Session: Poster Abstract Session: Clinical Respiratory Infections
Friday, October 10, 2014
Room: The Pennsylvania Convention Center: IDExpo Hall BC
Background:

Non-influenza acute respiratory infections (ARIs) are extremely costly. The Meditation or Exercise for Preventing Acute Respiratory Infection (MEPARI) trial tested exercise or mindfulness meditation to reduce ARIs, but initial analysis was limited. This secondary analysis further examines the effect of these interventions on ARI incidence. 

Methods:

Results from the first cohort of the MEPARI trial have been published (1). Participants were randomized to 8 weeks of training in mindfulness meditation (n=51), 8 weeks of training in moderate exercise (n=51), or to serve as observational controls (n=52). Participants self-reported ARI incidence, duration and daily severity and supplied a nasal wash for biomarker assay and viral identification.

Conditional logistic regression was used to calculate ARI incidence for each group. In addition, eight 30-day study periods were analyzed individually to determine the period of greatest effect on ARI incidence for each intervention.

Results: 

There were 93 total ARIs (26 in exercise, 27 in meditation, 40 in control). Crude risk of ARI was 0.624 (p=0.0654) among exercisers as compared to controls.  The risk of ARI was 0.636 (p=0.0842) for meditators as compared to controls. After adjusting for age, smoking status, education, and area temperature, the risk of ARI was 0.627 (p=0.0886) among exercisers and 0.580 (p=0.0489) among meditators, as compared to controls.

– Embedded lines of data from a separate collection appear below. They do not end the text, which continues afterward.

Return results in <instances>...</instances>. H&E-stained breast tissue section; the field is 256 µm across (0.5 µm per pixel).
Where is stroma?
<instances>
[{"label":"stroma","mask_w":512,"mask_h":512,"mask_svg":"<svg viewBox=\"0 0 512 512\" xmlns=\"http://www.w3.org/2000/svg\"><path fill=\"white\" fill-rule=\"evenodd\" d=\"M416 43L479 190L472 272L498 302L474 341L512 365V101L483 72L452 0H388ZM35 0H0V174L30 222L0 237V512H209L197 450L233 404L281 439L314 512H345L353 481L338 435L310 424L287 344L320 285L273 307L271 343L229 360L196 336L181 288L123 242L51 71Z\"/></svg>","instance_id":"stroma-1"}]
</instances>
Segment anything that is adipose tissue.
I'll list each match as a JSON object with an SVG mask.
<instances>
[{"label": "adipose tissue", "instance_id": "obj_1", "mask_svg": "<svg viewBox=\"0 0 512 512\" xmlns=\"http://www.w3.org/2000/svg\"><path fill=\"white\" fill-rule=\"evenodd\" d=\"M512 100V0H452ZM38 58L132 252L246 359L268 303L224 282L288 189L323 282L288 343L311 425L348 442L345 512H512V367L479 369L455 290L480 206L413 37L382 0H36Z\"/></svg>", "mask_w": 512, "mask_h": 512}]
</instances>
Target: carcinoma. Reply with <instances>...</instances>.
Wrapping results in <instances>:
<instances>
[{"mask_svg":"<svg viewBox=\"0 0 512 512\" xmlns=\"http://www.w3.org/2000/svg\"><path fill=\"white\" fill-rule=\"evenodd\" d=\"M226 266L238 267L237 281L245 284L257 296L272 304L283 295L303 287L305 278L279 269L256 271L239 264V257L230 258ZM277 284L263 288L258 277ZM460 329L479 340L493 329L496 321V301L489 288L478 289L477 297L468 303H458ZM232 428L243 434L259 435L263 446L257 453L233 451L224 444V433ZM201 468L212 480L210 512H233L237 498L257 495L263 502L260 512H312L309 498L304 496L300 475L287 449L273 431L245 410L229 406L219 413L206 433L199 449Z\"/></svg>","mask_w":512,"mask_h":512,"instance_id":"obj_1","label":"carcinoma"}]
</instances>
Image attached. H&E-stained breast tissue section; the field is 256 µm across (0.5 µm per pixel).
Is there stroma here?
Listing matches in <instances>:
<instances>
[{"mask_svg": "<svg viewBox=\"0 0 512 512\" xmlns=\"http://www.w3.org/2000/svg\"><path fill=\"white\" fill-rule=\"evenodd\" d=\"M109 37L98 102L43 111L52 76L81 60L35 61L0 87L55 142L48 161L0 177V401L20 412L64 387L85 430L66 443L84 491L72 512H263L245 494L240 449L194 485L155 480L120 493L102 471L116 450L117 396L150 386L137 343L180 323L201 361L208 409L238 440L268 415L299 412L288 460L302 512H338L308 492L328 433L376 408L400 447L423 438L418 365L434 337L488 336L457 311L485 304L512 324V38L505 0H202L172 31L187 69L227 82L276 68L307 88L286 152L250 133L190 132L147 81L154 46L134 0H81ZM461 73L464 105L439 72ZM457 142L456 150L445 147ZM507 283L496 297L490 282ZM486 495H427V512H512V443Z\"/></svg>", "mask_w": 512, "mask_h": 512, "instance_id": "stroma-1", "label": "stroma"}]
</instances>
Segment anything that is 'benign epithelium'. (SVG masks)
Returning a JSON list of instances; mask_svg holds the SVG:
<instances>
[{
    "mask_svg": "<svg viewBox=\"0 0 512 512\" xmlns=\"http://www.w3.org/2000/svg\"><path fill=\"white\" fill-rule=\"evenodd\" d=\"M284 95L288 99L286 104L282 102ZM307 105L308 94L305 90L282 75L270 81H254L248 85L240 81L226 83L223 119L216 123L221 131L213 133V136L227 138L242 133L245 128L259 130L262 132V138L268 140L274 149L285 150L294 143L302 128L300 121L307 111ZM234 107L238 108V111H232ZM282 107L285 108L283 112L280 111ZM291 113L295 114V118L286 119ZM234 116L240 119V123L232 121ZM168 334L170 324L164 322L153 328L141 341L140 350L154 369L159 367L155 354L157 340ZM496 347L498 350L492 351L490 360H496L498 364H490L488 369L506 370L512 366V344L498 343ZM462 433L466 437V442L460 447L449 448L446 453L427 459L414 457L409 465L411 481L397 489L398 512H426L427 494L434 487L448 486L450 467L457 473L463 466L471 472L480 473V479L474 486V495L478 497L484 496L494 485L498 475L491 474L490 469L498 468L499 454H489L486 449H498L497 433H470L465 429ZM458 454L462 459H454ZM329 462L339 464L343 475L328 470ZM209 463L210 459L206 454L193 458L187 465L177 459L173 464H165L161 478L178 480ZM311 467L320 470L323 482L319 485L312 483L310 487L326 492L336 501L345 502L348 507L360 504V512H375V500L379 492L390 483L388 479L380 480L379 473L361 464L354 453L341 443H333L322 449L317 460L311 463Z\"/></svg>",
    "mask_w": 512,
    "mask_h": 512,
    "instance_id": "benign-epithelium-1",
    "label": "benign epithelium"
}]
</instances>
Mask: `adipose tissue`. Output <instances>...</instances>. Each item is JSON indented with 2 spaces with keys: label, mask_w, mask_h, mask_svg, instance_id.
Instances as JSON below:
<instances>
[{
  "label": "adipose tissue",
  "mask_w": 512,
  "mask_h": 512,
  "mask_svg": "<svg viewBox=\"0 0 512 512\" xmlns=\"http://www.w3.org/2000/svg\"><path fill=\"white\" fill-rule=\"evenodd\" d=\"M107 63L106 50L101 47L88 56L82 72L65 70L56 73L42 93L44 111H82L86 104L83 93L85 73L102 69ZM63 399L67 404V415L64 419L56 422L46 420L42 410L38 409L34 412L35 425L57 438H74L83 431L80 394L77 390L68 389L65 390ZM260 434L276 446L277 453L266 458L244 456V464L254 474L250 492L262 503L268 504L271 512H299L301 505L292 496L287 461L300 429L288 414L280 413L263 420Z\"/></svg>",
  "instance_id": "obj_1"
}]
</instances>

Individual analysis of 30-day study periods found the month immediately following intervention to have the greatest effect on ARI incidence for both exercise (p=0.0057) and mediation (p=0.0718). During this month, adjusted ARI risk was 0.102 (p=0.0101) among exercisers as compared to controls, and 0.150 (p=0.0248) among meditators as compared to controls. 

Conclusion:

This analysis found 8-week periods of exercise or mindfulness meditation training may significantly reduce ARI risk. Data also suggest that the month following exercise or meditation training may have the greatest impact on ARI incidence. These results will inform collection and analysis of biomarker data to determine biological mechanisms of exercise or mindfulness meditation to prevent ARIs.

  1. Barrett B, et al. Meditation or exercise for preventing acute respiratory infection: a randomized controlled trial. Ann Fam Med. 2012 Jul-Aug;10(4):337-46. 
Rachel Sippy, MPH, Population Health Sciences, University of Wisconsin-Madison, Madison, WI and Bruce Barrett, MD, PhD, Family Medicine, University of Wisconsin-Madison, Madison, WI

Disclosures:

R. Sippy, None

B. Barrett, None

Findings in the abstracts are embargoed until 12:01 a.m. EDT, Oct. 8th with the exception of research findings presented at the IDWeek press conferences.